Peruvian poet (1927–2024)

Carlos Germán Belli de La Torre (15 September 1927 – 10 August 2024) was a Peruvian poet of Italian parentage. He also translated American, French, Italian, and Brazilian poetry into Spanish.

Belli won the Pablo Neruda Ibero-American Poetry Award in 2006, which was granted by Chile's National Council of Culture and the Arts. Belli was nominated for the Nobel Prize in Literature in 2007.

He died on 10 August 2024, at the age of 96.

== Work ==
- Poemas (1958)
- Dentro & fuera (1960)
- Oh Hada Cibernética (1961)
- El pie sobre el cuello.
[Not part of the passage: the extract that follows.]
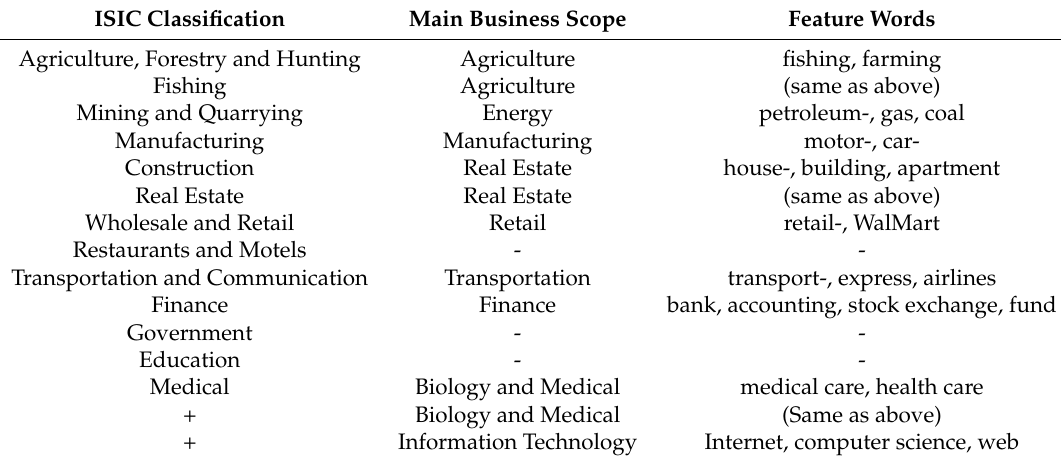
Figure 7. An example for words-of-business-scope-bags. Table 2. Codebook for the main business scopes category (“-” for ISIC classifications not included in our study, “+” for newly defined categories in our study). ISIC: Industrial Classification of All Economic Activities.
Obra reunida (1967)
- Sextinas y otros poemas (1970)
- En alabanza al bolo alimenticio (1979)
- Boda de pluma y letra (1985)
- Más que señora humana (1986)
- Los talleres del tiempo (1992)
- Salve, spes! (2000)
- En las hospitalarias estrofas (2001)
- La miscelánea íntima (2003)
- El alternado paso de los hados (2006)
- Sextinas villanela y baladas (2007)

=== Work published in anthologies ===
- Ricardo Silva Santisteban (anthologist): Antología general de la traducción en el Perú (General anthology of translation in Peru), volume VI. Lima, Universidad Ricardo Palma - Editorial Universitaria, 2016.